We are working toward the goal of increased human freedom within the limitations of our natural environment. Notice that neither of my proposals envisioned that government would impose business decisions by legislative fiat. This is not "socialism" by which government takes over the means of production. It is simply government regulating the free market through tax incentives.

The extra wage "premium" for overtime work under the Fair Labor Standards Act is a government-imposed cost which could or should be a tax. Tariffs on imported goods are also a tax. This is the form of taxation which Alexander Hamilton created to protect America's infant manufacturing industries in the late 18th century and which was the federal government's main source of revenue throughout the 19th century.

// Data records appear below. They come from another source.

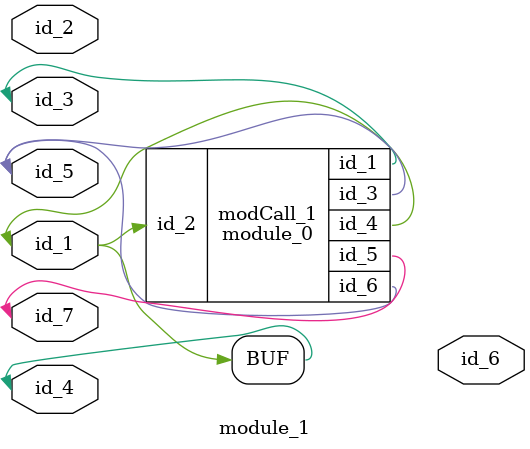
<source format=v>
module module_0 (
    id_1,
    id_2,
    id_3,
    id_4,
    id_5,
    id_6
);
  inout wire id_6;
  inout wire id_5;
  output wire id_4;
  inout wire id_3;
  input wire id_2;
  output wire id_1;
  wire id_7, id_8;
endmodule
module module_1 (
    id_1,
    id_2,
    id_3,
    id_4,
    id_5,
    id_6,
    id_7
);
  inout wire id_7;
  output wire id_6;
  inout wire id_5;
  inout wire id_4;
  inout wire id_3;
  inout wire id_2;
  inout wire id_1;
  assign id_1 = (id_4);
  wire id_8;
  module_0 modCall_1 (
      id_3,
      id_1,
      id_5,
      id_1,
      id_7,
      id_5
  );
  wire id_9;
  wire id_10;
endmodule

</source>
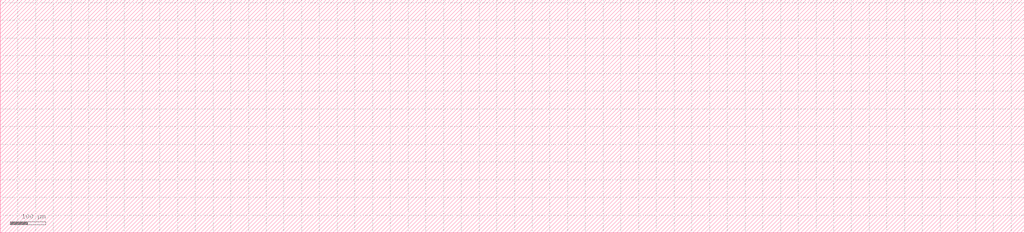
<source format=lef>
MACRO block_533x1215_91
   SIZE 202.54 BY 230.85 ;
END block_533x1215_91

MACRO block_546x675_88
   SIZE 207.48 BY 128.25 ;
END block_546x675_88

MACRO block_341x369_74
   SIZE 129.58 BY 70.11 ;
END block_341x369_74

MACRO block_535x945_130
   SIZE 203.3 BY 179.55 ;
END block_535x945_130

MACRO block_197x171_33
   SIZE 74.86 BY 32.49 ;
END block_197x171_33

MACRO block_7596x3465_370
   SIZE 2886.48 BY 658.35 ;
END block_7596x3465_370

MACRO block_646x2655_74
   SIZE 245.48 BY 504.45 ;
END block_646x2655_74

MACRO block_533x3717_657
   SIZE 202.54 BY 706.23 ;
END block_533x3717_657

MACRO block_416x441_105
   SIZE 158.08 BY 83.79 ;
END block_416x441_105

MACRO block_779x1467_106
   SIZE 296.02 BY 278.73 ;
END block_779x1467_106

MACRO block_341x369_76
   SIZE 129.58 BY 70.11 ;
END block_341x369_76

MACRO block_535x549_99
   SIZE 203.3 BY 104.31 ;
END block_535x549_99

MACRO block_197x171_32
   SIZE 74.86 BY 32.49 ;
END block_197x171_32

MACRO block_779x2844_174
   SIZE 296.02 BY 540.36 ;
END block_779x2844_174

MACRO block_341x369_80
   SIZE 129.58 BY 70.11 ;
END block_341x369_80

MACRO block_2456x1746_322
   SIZE 933.28 BY 331.74 ;
END block_2456x1746_322

MACRO block_546x675_83
   SIZE 207.48 BY 128.25 ;
END block_546x675_83

MACRO block_341x369_84
   SIZE 129.58 BY 70.11 ;
END block_341x369_84

MACRO block_1657x2799_1266
   SIZE 629.66 BY 531.81 ;
END block_1657x2799_1266

MACRO block_644x666_91
   SIZE 244.72 BY 126.54 ;
END block_644x666_91

MACRO block_336x333_85
   SIZE 127.68 BY 63.27 ;
END block_336x333_85

MACRO block_414x1665_290
   SIZE 157.32 BY 316.35 ;
END block_414x1665_290

MACRO block_546x675_72
   SIZE 207.48 BY 128.25 ;
END block_546x675_72

MACRO block_341x369_71
   SIZE 129.58 BY 70.11 ;
END block_341x369_71

MACRO block_535x549_106
   SIZE 203.3 BY 104.31 ;
END block_535x549_106

MACRO block_779x5265_948
   SIZE 296.02 BY 1000.35 ;
END block_779x5265_948

MACRO block_416x441_108
   SIZE 158.08 BY 83.79 ;
END block_416x441_108

MACRO block_533x1125_122
   SIZE 202.54 BY 213.75 ;
END block_533x1125_122

MACRO block_1596x3978_542
   SIZE 606.48 BY 755.82 ;
END block_1596x3978_542

MACRO block_716x810_89
   SIZE 272.08 BY 153.9 ;
END block_716x810_89

MACRO block_232x297_54
   SIZE 88.16 BY 56.43 ;
END block_232x297_54

MACRO block_1338x1746_319
   SIZE 508.44 BY 331.74 ;
END block_1338x1746_319

MACRO block_546x675_87
   SIZE 207.48 BY 128.25 ;
END block_546x675_87

MACRO block_341x369_82
   SIZE 129.58 BY 70.11 ;
END block_341x369_82

MACRO block_1338x1746_319f
   SIZE 508.44 BY 331.74 ;
END block_1338x1746_319f

MACRO block_546x675_82
   SIZE 207.48 BY 128.25 ;
END block_546x675_82

MACRO block_2456x1746_322f
   SIZE 933.28 BY 331.74 ;
END block_2456x1746_322f

MACRO block_2456x1755_322
   SIZE 933.28 BY 333.45 ;
END block_2456x1755_322

MACRO block_546x675_77
   SIZE 207.48 BY 128.25 ;
END block_546x675_77

MACRO block_2456x6183_356
   SIZE 933.28 BY 1174.77 ;
END block_2456x6183_356

MACRO block_416x441_120
   SIZE 158.08 BY 83.79 ;
END block_416x441_120

MACRO block_2456x6183_356f
   SIZE 933.28 BY 1174.77 ;
END block_2456x6183_356f

MACRO block_779x1125_90
   SIZE 296.02 BY 213.75 ;
END block_779x1125_90

MACRO block_535x747_156
   SIZE 203.3 BY 141.93 ;
END block_535x747_156

MACRO block_546x675_78
   SIZE 207.48 BY 128.25 ;
END block_546x675_78

MACRO block_2953x3276_1641
   SIZE 1122.14 BY 622.44 ;
END block_2953x3276_1641

MACRO block_644x666_92
   SIZE 244.72 BY 126.54 ;
END block_644x666_92

MACRO block_336x333_86
   SIZE 127.68 BY 63.27 ;
END block_336x333_86

MACRO block_414x1962_350
   SIZE 157.32 BY 372.78 ;
END block_414x1962_350

MACRO block_546x675_73
   SIZE 207.48 BY 128.25 ;
END block_546x675_73

MACRO block_126x2403_162
   SIZE 47.88 BY 456.57 ;
END block_126x2403_162

MACRO block_3369x4428_2245
   SIZE 1280.22 BY 841.32 ;
END block_3369x4428_2245

MACRO block_345x378_86
   SIZE 131.1 BY 71.82 ;
END block_345x378_86

MACRO block_779x5571_1004
   SIZE 296.02 BY 1058.49 ;
END block_779x5571_1004

MACRO block_416x432_108
   SIZE 158.08 BY 82.08 ;
END block_416x432_108

MACRO block_779x5571_1004f
   SIZE 296.02 BY 1058.49 ;
END block_779x5571_1004f

MACRO block_189x1980_137
   SIZE 71.82 BY 376.2 ;
END block_189x1980_137

MACRO block_189x1980_136
   SIZE 71.82 BY 376.2 ;
END block_189x1980_136

MACRO block_533x1188_205
   SIZE 202.54 BY 225.72 ;
END block_533x1188_205

MACRO block_779x1296_98
   SIZE 296.02 BY 246.24 ;
END block_779x1296_98

MACRO block_1338x1683_180
   SIZE 508.44 BY 319.77 ;
END block_1338x1683_180

MACRO block_341x369_77
   SIZE 129.58 BY 70.11 ;
END block_341x369_77

MACRO block_779x1386_102
   SIZE 296.02 BY 263.34 ;
END block_779x1386_102

MACRO block_414x1620_282
   SIZE 157.32 BY 307.8 ;
END block_414x1620_282

MACRO block_341x369_72
   SIZE 129.58 BY 70.11 ;
END block_341x369_72

MACRO block_575x441_31
   SIZE 218.5 BY 83.79 ;
END block_575x441_31

MACRO block_414x4230_750
   SIZE 157.32 BY 803.7 ;
END block_414x4230_750

MACRO block_416x441_104
   SIZE 158.08 BY 83.79 ;
END block_416x441_104

MACRO block_414x1701_298
   SIZE 157.32 BY 323.19 ;
END block_414x1701_298

MACRO block_126x2043_138
   SIZE 47.88 BY 388.17 ;
END block_126x2043_138

MACRO block_414x1431_246
   SIZE 157.32 BY 271.89 ;
END block_414x1431_246

MACRO block_414x1431_246f
   SIZE 157.32 BY 271.89 ;
END block_414x1431_246f

MACRO block_1591x2133_394
   SIZE 604.58 BY 405.27 ;
END block_1591x2133_394

MACRO block_1338x1773_192
   SIZE 508.44 BY 336.87 ;
END block_1338x1773_192

MACRO block_1009x918_401
   SIZE 383.42 BY 174.42 ;
END block_1009x918_401

MACRO block_644x666_90
   SIZE 244.72 BY 126.54 ;
END block_644x666_90

MACRO block_294x270_66
   SIZE 111.72 BY 51.3 ;
END block_294x270_66

MACRO block_323x801_41
   SIZE 122.74 BY 152.19 ;
END block_323x801_41

MACRO block_126x1863_126
   SIZE 47.88 BY 353.97 ;
END block_126x1863_126

MACRO block_535x846_184
   SIZE 203.3 BY 160.74 ;
END block_535x846_184

MACRO block_414x1035_170
   SIZE 157.32 BY 196.65 ;
END block_414x1035_170

MACRO block_341x369_68
   SIZE 129.58 BY 70.11 ;
END block_341x369_68

MACRO block_126x1080_74
   SIZE 47.88 BY 205.2 ;
END block_126x1080_74

MACRO block_414x2565_462
   SIZE 157.32 BY 487.35 ;
END block_414x2565_462

MACRO block_341x369_75
   SIZE 129.58 BY 70.11 ;
END block_341x369_75

MACRO block_414x5220_934
   SIZE 157.32 BY 991.8 ;
END block_414x5220_934

MACRO block_189x2259_154
   SIZE 71.82 BY 429.21 ;
END block_189x2259_154

MACRO block_189x2313_158
   SIZE 71.82 BY 439.47 ;
END block_189x2313_158

MACRO block_414x6129_1110
   SIZE 157.32 BY 1164.51 ;
END block_414x6129_1110

MACRO block_416x441_112
   SIZE 158.08 BY 83.79 ;
END block_416x441_112

MACRO block_414x6129_1110f
   SIZE 157.32 BY 1164.51 ;
END block_414x6129_1110f

MACRO block_126x1710_116
   SIZE 47.88 BY 324.9 ;
END block_126x1710_116

MACRO block_535x801_170
   SIZE 203.3 BY 152.19 ;
END block_535x801_170

MACRO block_414x3519_618
   SIZE 157.32 BY 668.61 ;
END block_414x3519_618

MACRO block_414x3519_618f
   SIZE 157.32 BY 668.61 ;
END block_414x3519_618f

MACRO block_1004x3474_655
   SIZE 381.52 BY 660.06 ;
END block_1004x3474_655

MACRO block_1004x3474_656
   SIZE 381.52 BY 660.06 ;
END block_1004x3474_656

MACRO block_73x72_14
   SIZE 27.74 BY 13.68 ;
END block_73x72_14

END LIBRARY

</source>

I also note that American industry developed to a preeminent state in the world economy during that time in the late 19th century and early 20th century when average working hours were falling most rapidly. Henry Ford, an architect of our consumer economy, recognized the economic advantages of reduced hours, introducing them in his own factories unilaterally. In contrast, today's captains of industry, who preside over less successful enterprises, insist that such measures spell economic disaster.

Therefore, dogmatic economists who say tariffs won't work or who predict dire consequences if working hours were reduced are deficient in historical understanding. It is a political decision which way to go - whether the short-term advantage of the few or the long-term interest of the many will prevail.